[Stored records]
=======

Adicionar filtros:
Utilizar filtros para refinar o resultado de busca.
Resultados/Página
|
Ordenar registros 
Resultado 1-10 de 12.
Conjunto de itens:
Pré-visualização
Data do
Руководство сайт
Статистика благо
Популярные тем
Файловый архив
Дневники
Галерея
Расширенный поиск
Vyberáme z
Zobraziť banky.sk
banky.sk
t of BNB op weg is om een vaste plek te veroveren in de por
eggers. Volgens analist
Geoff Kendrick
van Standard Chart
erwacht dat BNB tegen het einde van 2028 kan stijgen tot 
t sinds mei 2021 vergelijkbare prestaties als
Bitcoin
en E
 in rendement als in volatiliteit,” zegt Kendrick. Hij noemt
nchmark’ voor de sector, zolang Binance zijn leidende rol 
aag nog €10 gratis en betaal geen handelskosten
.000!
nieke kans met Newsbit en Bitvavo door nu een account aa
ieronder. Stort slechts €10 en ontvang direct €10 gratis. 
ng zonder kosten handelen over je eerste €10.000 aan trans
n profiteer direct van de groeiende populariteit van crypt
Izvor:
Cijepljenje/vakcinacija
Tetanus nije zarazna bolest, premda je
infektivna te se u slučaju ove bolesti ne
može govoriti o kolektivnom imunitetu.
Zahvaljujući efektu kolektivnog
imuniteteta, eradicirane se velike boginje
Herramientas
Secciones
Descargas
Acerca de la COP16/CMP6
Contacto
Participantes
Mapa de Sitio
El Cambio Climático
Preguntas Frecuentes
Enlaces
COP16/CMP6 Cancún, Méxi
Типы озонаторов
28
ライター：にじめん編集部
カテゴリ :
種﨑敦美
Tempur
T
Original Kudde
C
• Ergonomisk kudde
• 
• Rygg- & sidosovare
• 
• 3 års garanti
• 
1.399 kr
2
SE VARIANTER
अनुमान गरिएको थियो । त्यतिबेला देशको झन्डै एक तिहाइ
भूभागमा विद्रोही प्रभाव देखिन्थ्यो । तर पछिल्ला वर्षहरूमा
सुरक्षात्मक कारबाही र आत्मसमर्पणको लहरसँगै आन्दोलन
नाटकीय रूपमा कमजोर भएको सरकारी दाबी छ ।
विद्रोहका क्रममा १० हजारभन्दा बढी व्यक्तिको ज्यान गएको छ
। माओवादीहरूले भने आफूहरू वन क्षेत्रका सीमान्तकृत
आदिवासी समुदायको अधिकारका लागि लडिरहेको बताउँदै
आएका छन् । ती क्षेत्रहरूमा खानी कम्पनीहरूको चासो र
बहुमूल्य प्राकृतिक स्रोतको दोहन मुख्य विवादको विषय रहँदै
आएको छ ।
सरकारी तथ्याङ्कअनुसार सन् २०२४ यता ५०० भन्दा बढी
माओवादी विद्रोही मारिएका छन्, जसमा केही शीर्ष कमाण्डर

=======

Work required => Please change every "COP16/CMP6" in these lines to "COP16" and leave everything else as it is.

Result =>
Adicionar filtros:
Utilizar filtros para refinar o resultado de busca.
Resultados/Página
|
Ordenar registros 
Resultado 1-10 de 12.
Conjunto de itens:
Pré-visualização
Data do
Руководство сайт
Статистика благо
Популярные тем
Файловый архив
Дневники
Галерея
Расширенный поиск
Vyberáme z
Zobraziť banky.sk
banky.sk
t of BNB op weg is om een vaste plek te veroveren in de por
eggers. Volgens analist
Geoff Kendrick
van Standard Chart
erwacht dat BNB tegen het einde van 2028 kan stijgen tot 
t sinds mei 2021 vergelijkbare prestaties als
Bitcoin
en E
 in rendement als in volatiliteit,” zegt Kendrick. Hij noemt
nchmark’ voor de sector, zolang Binance zijn leidende rol 
aag nog €10 gratis en betaal geen handelskosten
.000!
nieke kans met Newsbit en Bitvavo door nu een account aa
ieronder. Stort slechts €10 en ontvang direct €10 gratis. 
ng zonder kosten handelen over je eerste €10.000 aan trans
n profiteer direct van de groeiende populariteit van crypt
Izvor:
Cijepljenje/vakcinacija
Tetanus nije zarazna bolest, premda je
infektivna te se u slučaju ove bolesti ne
može govoriti o kolektivnom imunitetu.
Zahvaljujući efektu kolektivnog
imuniteteta, eradicirane se velike boginje
Herramientas
Secciones
Descargas
Acerca de la COP16
Contacto
Participantes
Mapa de Sitio
El Cambio Climático
Preguntas Frecuentes
Enlaces
COP16 Cancún, Méxi
Типы озонаторов
28
ライター：にじめん編集部
カテゴリ :
種﨑敦美
Tempur
T
Original Kudde
C
• Ergonomisk kudde
• 
• Rygg- & sidosovare
• 
• 3 års garanti
• 
1.399 kr
2
SE VARIANTER
अनुमान गरिएको थियो । त्यतिबेला देशको झन्डै एक तिहाइ
भूभागमा विद्रोही प्रभाव देखिन्थ्यो । तर पछिल्ला वर्षहरूमा
सुरक्षात्मक कारबाही र आत्मसमर्पणको लहरसँगै आन्दोलन
नाटकीय रूपमा कमजोर भएको सरकारी दाबी छ ।
विद्रोहका क्रममा १० हजारभन्दा बढी व्यक्तिको ज्यान गएको छ
। माओवादीहरूले भने आफूहरू वन क्षेत्रका सीमान्तकृत
आदिवासी समुदायको अधिकारका लागि लडिरहेको बताउँदै
आएका छन् । ती क्षेत्रहरूमा खानी कम्पनीहरूको चासो र
बहुमूल्य प्राकृतिक स्रोतको दोहन मुख्य विवादको विषय रहँदै
आएको छ ।
सरकारी तथ्याङ्कअनुसार सन् २०२४ यता ५०० भन्दा बढी
माओवादी विद्रोही मारिएका छन्, जसमा केही शीर्ष कमाण्डर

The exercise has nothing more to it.